JUDICIAIRE

Assises Liège: Rita Henkinet évoquait un acte d’amour posé contre ses enfants

Assises Liège: Rita Henkinet évoquait un acte d’amour posé contre ses enfants

- BELGA

Les enquêteurs ont été entendus mercredi après-midi devant la cour d’assises de Liège au procès de Rita Henkinet. Ils ont détaillé l’ensemble des devoirs réalisés au cours de l’enquête. Durant cette enquête, Rita Henkinet avait affirmé aux policiers qu’elle avait posé un acte d’amour en donnant la mort à ses enfants.

Après avoir donné la mort à ses enfants Arnaud (24 ans) et Audrey (26 ans), Rita Henkinet avait tenté de se suicider le 2 mars 2013. L’accusée avait été découverte inconsciente dans sa maison. Les premiers policiers arrivés sur les lieux des faits ont confirmé qu’elle avait été transférée au service des soins intensifs et que ses jours étaient considérés en danger.

Les premiers intervenants ont confirmé devant le jury qu’ils ont retrouvé dans la maison de Rita Henkinet un écrit de 28 pages dans lequel l’accusée avait retracé son parcours tumultueux avec ses enfants handicapés. Dans cet écrit, elle faisait également part de son projet de mettre fin à la vie de ses enfants.

Une enquête de voisinage avait été réalisée pour tenter d’expliquer une partie des faits. Cette enquête avait souligné que Rita Henkinet aimait ses enfants, montrait régulièrement des photos d’eux et se préoccupait de leur sort.

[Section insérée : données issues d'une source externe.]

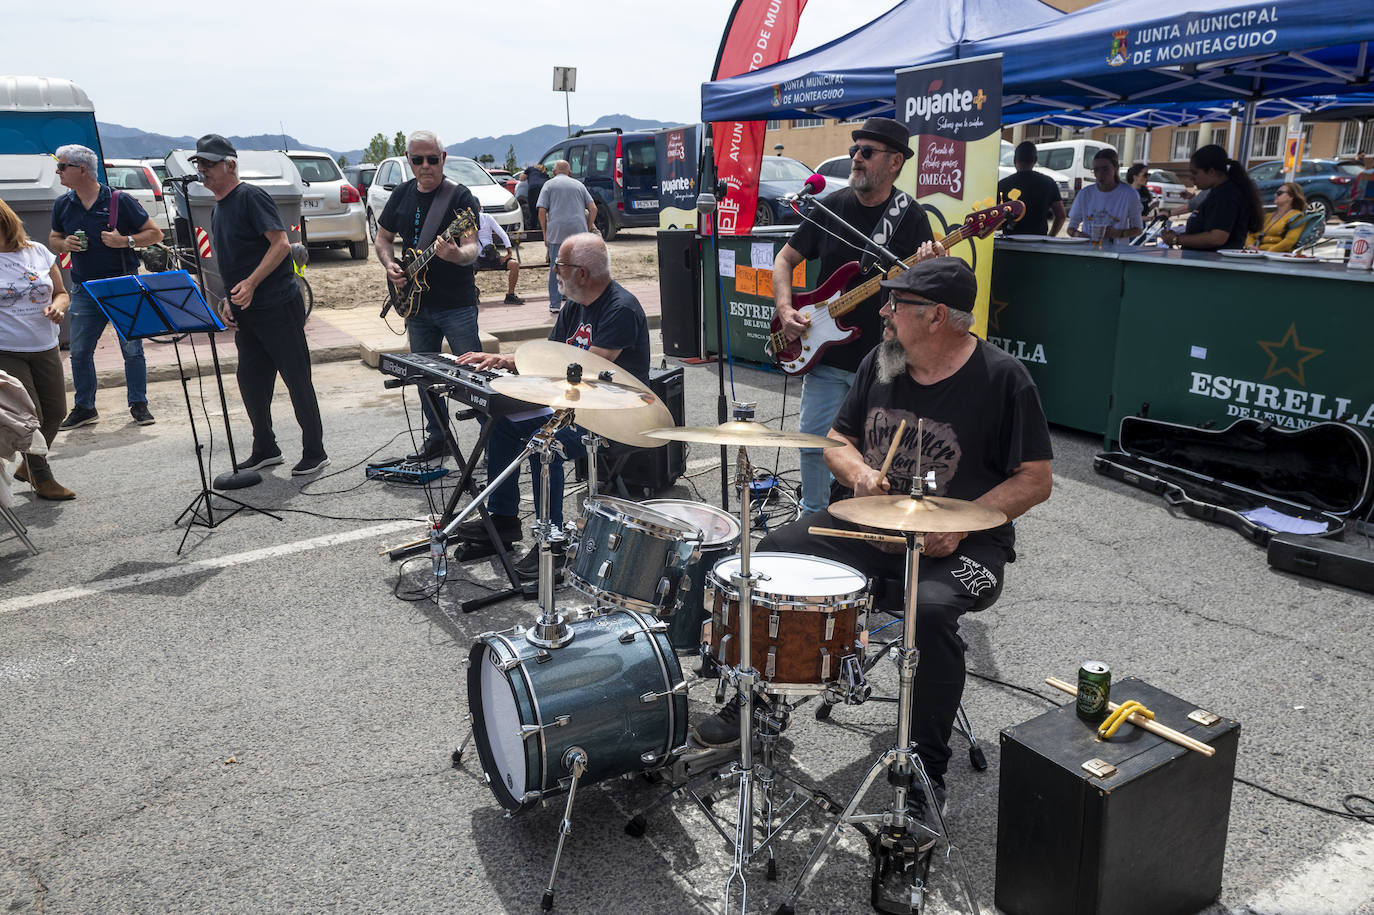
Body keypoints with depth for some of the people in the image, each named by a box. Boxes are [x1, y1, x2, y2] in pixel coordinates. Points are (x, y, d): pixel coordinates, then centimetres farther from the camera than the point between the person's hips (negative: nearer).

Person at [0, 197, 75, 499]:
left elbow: (61, 293, 11)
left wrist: (57, 307, -10)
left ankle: (28, 466, 34)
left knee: (55, 412, 10)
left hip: (45, 348, 4)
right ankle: (41, 478, 17)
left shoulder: (38, 252, 4)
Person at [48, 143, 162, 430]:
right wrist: (64, 244, -1)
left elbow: (155, 234, -1)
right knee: (79, 351, 5)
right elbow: (53, 240, 22)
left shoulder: (120, 201, -5)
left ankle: (139, 405, 10)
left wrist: (126, 241, -16)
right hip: (84, 289, 4)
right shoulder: (63, 205, 9)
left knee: (132, 348, -2)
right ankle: (84, 408, 17)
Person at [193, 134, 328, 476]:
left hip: (278, 306, -9)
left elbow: (281, 244, -18)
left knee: (297, 379, -3)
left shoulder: (252, 197, -9)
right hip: (245, 312, 9)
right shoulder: (217, 210, 18)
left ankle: (315, 453, 5)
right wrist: (228, 300, 10)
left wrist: (250, 284, -24)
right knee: (251, 381, 11)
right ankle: (265, 449, 24)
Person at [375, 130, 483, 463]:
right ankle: (438, 438, 26)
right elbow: (383, 237, 19)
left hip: (457, 305, -6)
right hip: (416, 303, 6)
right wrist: (389, 264, -1)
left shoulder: (460, 196, -9)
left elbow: (471, 247, -19)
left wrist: (458, 255, -41)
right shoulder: (402, 195, 9)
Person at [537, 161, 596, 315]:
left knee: (556, 268, 5)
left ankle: (555, 304, 6)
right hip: (579, 231, 2)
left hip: (557, 232, -1)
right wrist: (588, 229, 12)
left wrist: (545, 233, 5)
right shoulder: (579, 184, 16)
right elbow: (593, 208, 8)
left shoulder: (549, 185, 9)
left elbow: (542, 211, -1)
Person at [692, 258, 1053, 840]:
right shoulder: (881, 362, 5)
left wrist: (960, 523, -21)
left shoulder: (1001, 378, -12)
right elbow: (837, 439, 13)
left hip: (964, 542, -5)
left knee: (932, 608, -35)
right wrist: (860, 471, -10)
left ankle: (926, 771, -12)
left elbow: (1035, 480, -10)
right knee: (773, 551, -8)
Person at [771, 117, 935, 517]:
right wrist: (785, 309, -6)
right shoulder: (832, 207, 3)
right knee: (813, 442, 7)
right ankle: (813, 517, 28)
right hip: (825, 355, 3)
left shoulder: (911, 218, -5)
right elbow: (784, 260, 10)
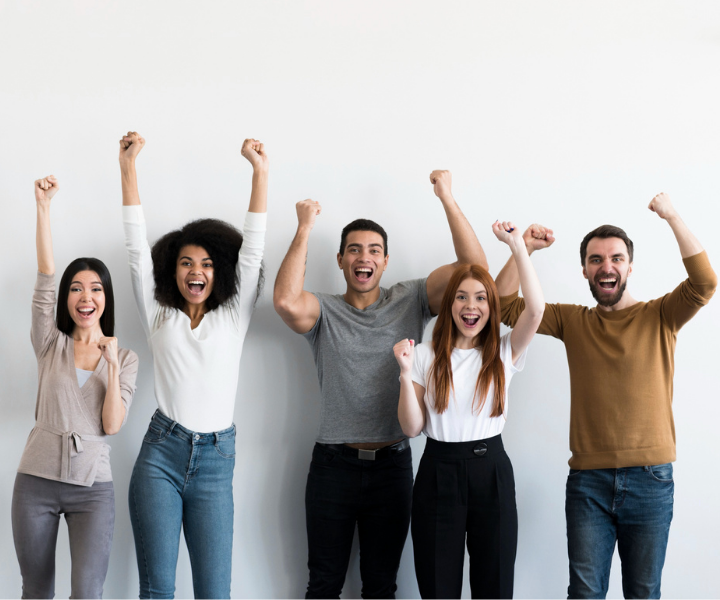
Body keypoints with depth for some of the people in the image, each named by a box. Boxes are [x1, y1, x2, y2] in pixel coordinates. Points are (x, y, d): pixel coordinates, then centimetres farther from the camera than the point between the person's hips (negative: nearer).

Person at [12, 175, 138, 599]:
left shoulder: (125, 357, 4)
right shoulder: (51, 344, 4)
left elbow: (113, 425, -5)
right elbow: (45, 280, -9)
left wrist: (113, 366, -15)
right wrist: (44, 206, -18)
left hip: (93, 488, -1)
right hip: (36, 483, 1)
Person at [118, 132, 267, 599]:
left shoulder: (233, 316, 9)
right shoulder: (159, 315, 10)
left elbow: (252, 248, 3)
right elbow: (137, 246, 5)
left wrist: (260, 170, -3)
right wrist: (128, 165, -1)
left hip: (216, 459, 0)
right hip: (161, 454, 0)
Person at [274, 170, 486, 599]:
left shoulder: (410, 301, 3)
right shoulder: (324, 311, -1)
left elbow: (475, 268, -8)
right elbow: (286, 301, -24)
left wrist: (447, 198, -10)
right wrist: (305, 229, -15)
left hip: (392, 466, 1)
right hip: (334, 465, -1)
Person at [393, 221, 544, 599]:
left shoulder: (503, 354, 4)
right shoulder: (426, 357, 3)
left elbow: (535, 310, -14)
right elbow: (411, 428, 0)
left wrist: (517, 246, -15)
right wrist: (406, 372, -13)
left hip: (491, 471, 1)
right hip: (438, 472, 0)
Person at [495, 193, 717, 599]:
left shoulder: (660, 318, 2)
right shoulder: (573, 321, 9)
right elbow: (505, 306, 6)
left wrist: (672, 216, -17)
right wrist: (524, 250, -5)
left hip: (650, 479, -1)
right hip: (588, 479, 1)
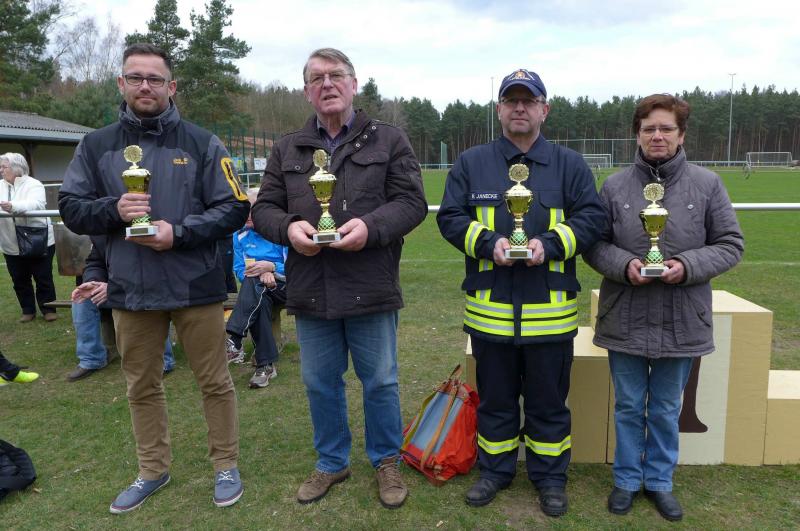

Les enquêteurs ont montré aux jurés les photos réalisées lors de la découverte des faits sur les lieux. Rita Henkinet occupait une maison très bien aménagée et bien rangée. Un pilon ayant servi à écraser des médicaments ainsi que des pots de desserts chocolatés ont été découverts sur place. Les cadavres des enfants étaient allongés dans leurs lits respectifs, encore recouverts des couvertures ayant servi à les étouffer.

La première audition de Rita Henkinet a eu lieu 10 jours après les faits. Le chef d’enquête Stéphane Corin a exposé que Rita Henkinet se plaignait d’avoir élevé seule ses enfants handicapés alors que leur père les avait délaissés. Elle se sentait incomprise lorsqu’elle formulait auprès des institutions spécialisées des réclamations au sujet des soins apportés à ses enfants. Son frère Benoît s’était investi à ses côtés. L’accusée avait précisé aux enquêteurs qu’elle avait posé un acte d’amour à l’égard de ses enfants en leur donnant la mort. Pour y arriver, elle avait accumulé des médicaments durant plusieurs années.

Rita Henkinet avait tenté de mettre fin à ses jours. Les ambulanciers arrivés sur place ont confirmé qu’ils ont été confrontés aux membres de sa famille qui étaient réticents à une intervention pour la sauver. Rita Henkinet était opposée à l’acharnement thérapeutique mais ses proches n’avaient pas pu produire les documents l’attestant.

Les auditions des médecins légistes auront lieu jeudi.